Magdalena Potluck
By Margaret Wiltshire
In our culture today, confidence is everything. Since Norman Vincent Peale’s 1952 book “The Power of Positive Thinking” was printed there has been wave after wave of “positive” philosophies.
Some people go so far as to feel if someone says anything not positive about themselves they lack confidence and might lack competence. Dress for success, wear your confidence everywhere and in every way.
I read about American school children who did very poorly in a reading evaluation. When asked how they thought they did, they expressed complete confidence in their reading abilities. I found this sad and distressing.
The wonderful thing about reading is it’s the beginning of a conversation. The writer names the subject and gives their take on it. The reader chooses the subject to read. Then the reader either agrees, disagrees, or spins off in their own thoughts. It’s the same as viewing art and theater. Scientists and explorers of all kinds use this stimulation and sharing.
Socially, wonderful conversations often begin with “Have you read anything interesting lately?”
It makes me sad that American children on the whole are not reading well. It doesn’t promise much for future conversation and achievement.

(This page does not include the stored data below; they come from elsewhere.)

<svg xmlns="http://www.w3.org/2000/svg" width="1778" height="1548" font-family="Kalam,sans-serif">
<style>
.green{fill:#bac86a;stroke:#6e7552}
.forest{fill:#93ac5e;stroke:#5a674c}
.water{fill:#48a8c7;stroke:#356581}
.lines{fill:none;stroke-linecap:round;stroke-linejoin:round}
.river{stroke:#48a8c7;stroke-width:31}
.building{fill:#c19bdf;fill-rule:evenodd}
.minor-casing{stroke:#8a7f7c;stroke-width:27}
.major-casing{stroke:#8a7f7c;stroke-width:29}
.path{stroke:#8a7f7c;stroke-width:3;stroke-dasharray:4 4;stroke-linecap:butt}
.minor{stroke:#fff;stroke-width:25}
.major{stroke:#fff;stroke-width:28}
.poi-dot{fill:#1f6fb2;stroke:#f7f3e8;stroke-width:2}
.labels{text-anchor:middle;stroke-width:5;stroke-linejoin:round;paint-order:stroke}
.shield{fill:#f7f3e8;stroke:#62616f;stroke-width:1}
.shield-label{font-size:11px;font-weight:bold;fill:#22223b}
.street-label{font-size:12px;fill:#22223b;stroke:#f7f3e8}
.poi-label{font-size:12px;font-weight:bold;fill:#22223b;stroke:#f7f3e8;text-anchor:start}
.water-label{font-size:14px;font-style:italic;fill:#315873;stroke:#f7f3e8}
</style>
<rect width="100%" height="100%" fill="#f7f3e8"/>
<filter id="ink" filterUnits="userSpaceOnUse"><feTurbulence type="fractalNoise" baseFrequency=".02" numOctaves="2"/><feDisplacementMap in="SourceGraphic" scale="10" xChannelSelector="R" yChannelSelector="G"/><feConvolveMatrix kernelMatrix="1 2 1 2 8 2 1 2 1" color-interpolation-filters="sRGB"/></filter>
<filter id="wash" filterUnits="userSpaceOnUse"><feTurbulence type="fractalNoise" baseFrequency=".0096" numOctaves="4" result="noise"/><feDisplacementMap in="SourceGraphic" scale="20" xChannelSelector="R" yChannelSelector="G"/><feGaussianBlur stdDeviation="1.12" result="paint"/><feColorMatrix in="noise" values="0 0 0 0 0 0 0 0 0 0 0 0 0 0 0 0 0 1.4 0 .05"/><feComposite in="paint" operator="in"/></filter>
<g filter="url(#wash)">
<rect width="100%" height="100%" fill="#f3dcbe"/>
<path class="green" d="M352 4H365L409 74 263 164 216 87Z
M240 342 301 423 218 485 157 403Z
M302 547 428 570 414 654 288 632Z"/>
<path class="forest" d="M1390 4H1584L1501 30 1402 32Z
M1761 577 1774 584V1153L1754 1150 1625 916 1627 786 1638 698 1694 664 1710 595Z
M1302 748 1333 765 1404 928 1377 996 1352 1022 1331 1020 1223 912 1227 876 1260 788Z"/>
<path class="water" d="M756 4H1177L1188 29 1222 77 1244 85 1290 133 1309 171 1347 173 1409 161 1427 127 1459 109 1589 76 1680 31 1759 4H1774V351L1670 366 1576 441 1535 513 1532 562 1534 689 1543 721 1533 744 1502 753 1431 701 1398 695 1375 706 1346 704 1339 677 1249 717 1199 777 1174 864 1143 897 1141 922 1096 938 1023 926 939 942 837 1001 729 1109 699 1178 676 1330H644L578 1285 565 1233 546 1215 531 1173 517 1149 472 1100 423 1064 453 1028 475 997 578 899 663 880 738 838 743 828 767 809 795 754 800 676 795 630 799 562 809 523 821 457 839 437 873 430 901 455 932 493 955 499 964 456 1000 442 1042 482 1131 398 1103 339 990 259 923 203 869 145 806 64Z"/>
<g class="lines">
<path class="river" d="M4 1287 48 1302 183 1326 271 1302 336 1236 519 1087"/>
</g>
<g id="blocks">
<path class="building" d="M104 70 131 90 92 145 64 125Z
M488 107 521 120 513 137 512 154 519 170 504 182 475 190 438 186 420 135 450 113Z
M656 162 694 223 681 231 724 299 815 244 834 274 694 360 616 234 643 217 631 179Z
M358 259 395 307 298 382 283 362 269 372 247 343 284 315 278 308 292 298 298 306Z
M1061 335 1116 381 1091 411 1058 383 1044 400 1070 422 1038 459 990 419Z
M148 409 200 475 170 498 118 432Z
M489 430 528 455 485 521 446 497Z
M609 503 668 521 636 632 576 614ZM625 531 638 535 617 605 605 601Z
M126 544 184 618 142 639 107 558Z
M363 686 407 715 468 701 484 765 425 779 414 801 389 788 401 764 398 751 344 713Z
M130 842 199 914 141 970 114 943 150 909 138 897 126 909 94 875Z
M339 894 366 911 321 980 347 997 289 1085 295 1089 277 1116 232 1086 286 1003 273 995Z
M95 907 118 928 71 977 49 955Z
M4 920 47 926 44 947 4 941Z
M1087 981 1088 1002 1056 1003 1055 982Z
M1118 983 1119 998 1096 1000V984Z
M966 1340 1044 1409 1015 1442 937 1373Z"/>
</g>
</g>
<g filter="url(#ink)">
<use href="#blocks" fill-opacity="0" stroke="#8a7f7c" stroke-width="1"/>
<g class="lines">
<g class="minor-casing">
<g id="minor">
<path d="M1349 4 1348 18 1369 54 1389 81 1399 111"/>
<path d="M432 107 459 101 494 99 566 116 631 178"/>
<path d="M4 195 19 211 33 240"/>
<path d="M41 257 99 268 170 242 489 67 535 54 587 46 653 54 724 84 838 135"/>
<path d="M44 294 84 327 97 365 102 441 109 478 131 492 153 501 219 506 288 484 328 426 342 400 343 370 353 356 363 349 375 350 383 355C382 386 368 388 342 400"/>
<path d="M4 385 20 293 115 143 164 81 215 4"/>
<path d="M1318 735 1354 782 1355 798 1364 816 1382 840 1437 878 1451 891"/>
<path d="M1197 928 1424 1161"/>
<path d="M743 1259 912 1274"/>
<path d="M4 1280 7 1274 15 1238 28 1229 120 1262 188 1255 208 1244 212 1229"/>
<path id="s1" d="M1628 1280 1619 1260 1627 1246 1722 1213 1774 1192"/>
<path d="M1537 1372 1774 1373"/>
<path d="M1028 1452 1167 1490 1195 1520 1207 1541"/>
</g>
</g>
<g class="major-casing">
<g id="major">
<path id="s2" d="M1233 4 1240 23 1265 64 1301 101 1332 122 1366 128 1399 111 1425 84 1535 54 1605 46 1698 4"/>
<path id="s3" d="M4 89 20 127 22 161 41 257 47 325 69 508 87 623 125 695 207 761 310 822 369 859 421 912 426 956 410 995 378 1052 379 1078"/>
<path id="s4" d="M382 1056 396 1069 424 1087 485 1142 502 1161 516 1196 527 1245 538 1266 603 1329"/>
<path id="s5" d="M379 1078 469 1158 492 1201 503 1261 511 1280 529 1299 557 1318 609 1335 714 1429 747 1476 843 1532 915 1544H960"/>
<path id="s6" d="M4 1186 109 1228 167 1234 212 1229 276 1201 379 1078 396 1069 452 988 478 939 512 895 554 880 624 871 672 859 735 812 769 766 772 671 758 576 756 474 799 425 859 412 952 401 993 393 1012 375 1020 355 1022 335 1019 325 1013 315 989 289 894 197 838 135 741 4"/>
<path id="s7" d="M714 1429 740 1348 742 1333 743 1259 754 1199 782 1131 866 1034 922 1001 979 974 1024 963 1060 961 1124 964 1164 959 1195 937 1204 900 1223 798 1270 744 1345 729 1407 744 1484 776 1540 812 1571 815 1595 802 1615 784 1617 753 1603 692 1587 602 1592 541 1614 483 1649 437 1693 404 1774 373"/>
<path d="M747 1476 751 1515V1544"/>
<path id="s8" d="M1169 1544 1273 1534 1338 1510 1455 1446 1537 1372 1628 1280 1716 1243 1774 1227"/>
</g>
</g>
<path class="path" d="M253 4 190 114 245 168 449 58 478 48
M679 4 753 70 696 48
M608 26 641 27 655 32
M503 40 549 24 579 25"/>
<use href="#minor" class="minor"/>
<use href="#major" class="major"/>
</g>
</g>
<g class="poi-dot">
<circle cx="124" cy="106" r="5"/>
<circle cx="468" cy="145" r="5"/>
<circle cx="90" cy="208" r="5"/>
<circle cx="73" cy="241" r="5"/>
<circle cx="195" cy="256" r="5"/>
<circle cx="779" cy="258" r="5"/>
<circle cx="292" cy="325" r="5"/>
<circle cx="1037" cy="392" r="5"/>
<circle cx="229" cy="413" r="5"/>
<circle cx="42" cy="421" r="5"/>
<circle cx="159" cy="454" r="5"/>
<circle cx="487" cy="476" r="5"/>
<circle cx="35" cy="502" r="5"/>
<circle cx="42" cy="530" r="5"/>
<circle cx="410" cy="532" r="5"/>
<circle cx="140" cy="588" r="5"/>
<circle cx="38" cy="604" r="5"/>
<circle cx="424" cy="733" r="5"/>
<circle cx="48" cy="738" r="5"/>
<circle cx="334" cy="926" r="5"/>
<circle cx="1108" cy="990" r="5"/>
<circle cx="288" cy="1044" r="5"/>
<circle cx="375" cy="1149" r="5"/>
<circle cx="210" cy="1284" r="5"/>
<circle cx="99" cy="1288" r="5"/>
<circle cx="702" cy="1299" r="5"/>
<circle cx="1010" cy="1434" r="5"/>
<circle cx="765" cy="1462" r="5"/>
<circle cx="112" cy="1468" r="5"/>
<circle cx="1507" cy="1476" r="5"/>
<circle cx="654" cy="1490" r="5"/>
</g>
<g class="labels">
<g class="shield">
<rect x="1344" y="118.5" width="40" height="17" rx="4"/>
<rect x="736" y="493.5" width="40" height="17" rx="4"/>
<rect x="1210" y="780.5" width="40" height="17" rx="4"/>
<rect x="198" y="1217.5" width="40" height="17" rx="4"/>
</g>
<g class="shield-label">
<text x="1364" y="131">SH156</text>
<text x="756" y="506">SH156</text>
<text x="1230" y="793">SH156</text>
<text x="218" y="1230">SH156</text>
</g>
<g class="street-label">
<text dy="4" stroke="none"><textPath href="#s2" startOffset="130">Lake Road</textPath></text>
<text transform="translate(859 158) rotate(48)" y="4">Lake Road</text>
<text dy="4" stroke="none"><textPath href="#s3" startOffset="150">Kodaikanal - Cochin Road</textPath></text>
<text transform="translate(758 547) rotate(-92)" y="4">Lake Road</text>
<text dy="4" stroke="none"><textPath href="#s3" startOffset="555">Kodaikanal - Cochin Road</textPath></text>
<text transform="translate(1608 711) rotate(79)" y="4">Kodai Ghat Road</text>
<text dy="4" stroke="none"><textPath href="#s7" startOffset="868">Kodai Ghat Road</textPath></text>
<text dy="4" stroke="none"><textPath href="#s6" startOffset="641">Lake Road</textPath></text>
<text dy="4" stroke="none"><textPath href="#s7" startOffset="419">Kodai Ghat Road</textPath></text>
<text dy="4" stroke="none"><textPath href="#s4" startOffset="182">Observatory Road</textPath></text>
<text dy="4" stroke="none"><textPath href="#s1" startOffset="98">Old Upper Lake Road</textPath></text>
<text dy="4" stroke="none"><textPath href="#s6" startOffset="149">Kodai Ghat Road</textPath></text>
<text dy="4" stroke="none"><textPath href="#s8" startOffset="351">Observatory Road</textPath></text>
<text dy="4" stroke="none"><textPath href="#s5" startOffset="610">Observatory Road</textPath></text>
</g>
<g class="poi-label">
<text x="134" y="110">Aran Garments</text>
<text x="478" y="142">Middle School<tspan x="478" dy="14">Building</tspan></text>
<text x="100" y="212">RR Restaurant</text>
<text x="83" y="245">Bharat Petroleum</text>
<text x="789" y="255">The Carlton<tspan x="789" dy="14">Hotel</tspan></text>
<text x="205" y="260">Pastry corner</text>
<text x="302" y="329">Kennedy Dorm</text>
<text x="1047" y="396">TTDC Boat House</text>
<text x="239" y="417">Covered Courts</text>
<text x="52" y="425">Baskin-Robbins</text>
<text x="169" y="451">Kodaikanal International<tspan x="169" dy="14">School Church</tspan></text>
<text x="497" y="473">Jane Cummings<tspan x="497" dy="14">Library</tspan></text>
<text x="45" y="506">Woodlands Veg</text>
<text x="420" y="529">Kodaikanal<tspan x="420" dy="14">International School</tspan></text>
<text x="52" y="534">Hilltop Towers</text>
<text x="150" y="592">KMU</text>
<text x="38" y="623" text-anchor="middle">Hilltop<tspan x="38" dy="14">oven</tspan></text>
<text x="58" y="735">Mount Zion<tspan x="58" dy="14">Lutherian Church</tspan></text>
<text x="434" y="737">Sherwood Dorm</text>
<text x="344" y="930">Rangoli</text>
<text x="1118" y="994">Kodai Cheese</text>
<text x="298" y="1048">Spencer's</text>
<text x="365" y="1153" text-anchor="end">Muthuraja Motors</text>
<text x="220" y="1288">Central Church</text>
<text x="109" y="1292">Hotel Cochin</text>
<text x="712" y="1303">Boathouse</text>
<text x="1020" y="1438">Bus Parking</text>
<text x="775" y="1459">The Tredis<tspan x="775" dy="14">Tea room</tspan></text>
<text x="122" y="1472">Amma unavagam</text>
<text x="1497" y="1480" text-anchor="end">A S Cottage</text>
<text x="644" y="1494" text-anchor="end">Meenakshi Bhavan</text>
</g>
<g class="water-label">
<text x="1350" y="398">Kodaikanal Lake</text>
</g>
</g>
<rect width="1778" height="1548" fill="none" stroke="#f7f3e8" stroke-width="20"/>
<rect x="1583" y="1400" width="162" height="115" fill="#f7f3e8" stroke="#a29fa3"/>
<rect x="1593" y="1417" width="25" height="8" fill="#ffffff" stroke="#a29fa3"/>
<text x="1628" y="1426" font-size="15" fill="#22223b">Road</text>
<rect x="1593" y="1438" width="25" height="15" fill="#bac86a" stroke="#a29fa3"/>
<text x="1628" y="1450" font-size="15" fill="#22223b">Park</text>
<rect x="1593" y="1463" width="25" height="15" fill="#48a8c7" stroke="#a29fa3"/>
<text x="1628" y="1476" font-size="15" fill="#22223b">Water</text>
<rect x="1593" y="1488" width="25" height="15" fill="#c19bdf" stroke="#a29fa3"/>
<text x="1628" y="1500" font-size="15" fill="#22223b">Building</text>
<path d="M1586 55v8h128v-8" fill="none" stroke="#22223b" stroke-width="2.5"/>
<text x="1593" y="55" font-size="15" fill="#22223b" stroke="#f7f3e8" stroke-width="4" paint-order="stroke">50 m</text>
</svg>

One of my teachers noted that I was a person whose glass was always half-full and always half-empty. For me, that is always the way it is. That’s the equality of reality, the balance. For the most part that’s just fine, but sometimes it is troubling.
Now that our cultural cup is full to the brim with confidence, we might be missing something. That something might be competence.
Competence comes from being able to assess skill, risk, limitations, and possibilities. It’s fed by the desire to improve, achieve, learn and excel. It’s a constructive response to success and failure.
Both success and failure are equal stepping stones toward achievement. Self criticism is not easy. You bake a pie, build a bench, paint a picture, write a paper. Your best help is to be able to see it clearly. All the good, all the bad evaluated objectively leads to better and more rewarding things. Guilt and emotional whippings or conceit and denial are walls in the path to achieving more.
In other words, self criticism does not mean self contempt. Actually it’s more like building a house on rock instead of sand.
Thirty to 50 years ago, we had one of the highest skilled labor forces in the world. Is that true today? For 30 years now or more we’ve been told our value lies not in what we can do and build but in what we can buy. Are we making ourselves useless but conceited?
We are suppose to run our government but do we? The taxes we pay are for the government to serve our needs, does it?
Did former President George W. Bush say he was spending money we didn’t have for a war in Iraq we didn’t need? We’ve had a decade of tax breaks for the rich. Are you wealthier for it? Want to do it again? Do you have a choice? Do you know?
History is a fine teacher given realistic attention. As Rome perched ready to fall, the Romans went to the coliseum. We don’t feed Christians to lions, only Muslims, Jews, non-believers, gays, etc. Have you bought the Black Ops games available for this Christmas? We are sending the police into our schools for protection and teaching our kids how to be sociopaths and killers. Hate and destruction is becoming a national pastime.
What makes negatives so destructive? Judging, usually judging others. It can get pretty mean. This is not about realities, this is about fear. No one instills fear and is so full of fear than the boastful bully. Abuse sires abuse.
Rick Brenner, in an email newsletter from Chaco Canyon Consulting, writes that we usually assume a confident manner is evidence of competence. Studies at Cornell University show this is not so. Now called the Dunning-Kruger effect (after those who led the study) this study shows a paradox.
Incompetent individuals often overestimate their abilities and performance. Incompetent individuals are less able to recognize competence in others. As incompetent individuals gain competence they gain ability to have insight about their true level of performance.
Humility is not self-hatred. Conceit is not success. We are so attuned to choosing the most boastful as the best, we are blind and crippled.
Basically, a living human is a success. From there whatever else happens is up to us. Really knowing who you are now will help get you where you want to go. Fake it, you lose.
In Magdalena, the school offered another wonderful Thanksgiving lunch to the village. Many are responsible but the kitchen staff gets the biggest nod. Thank you, all.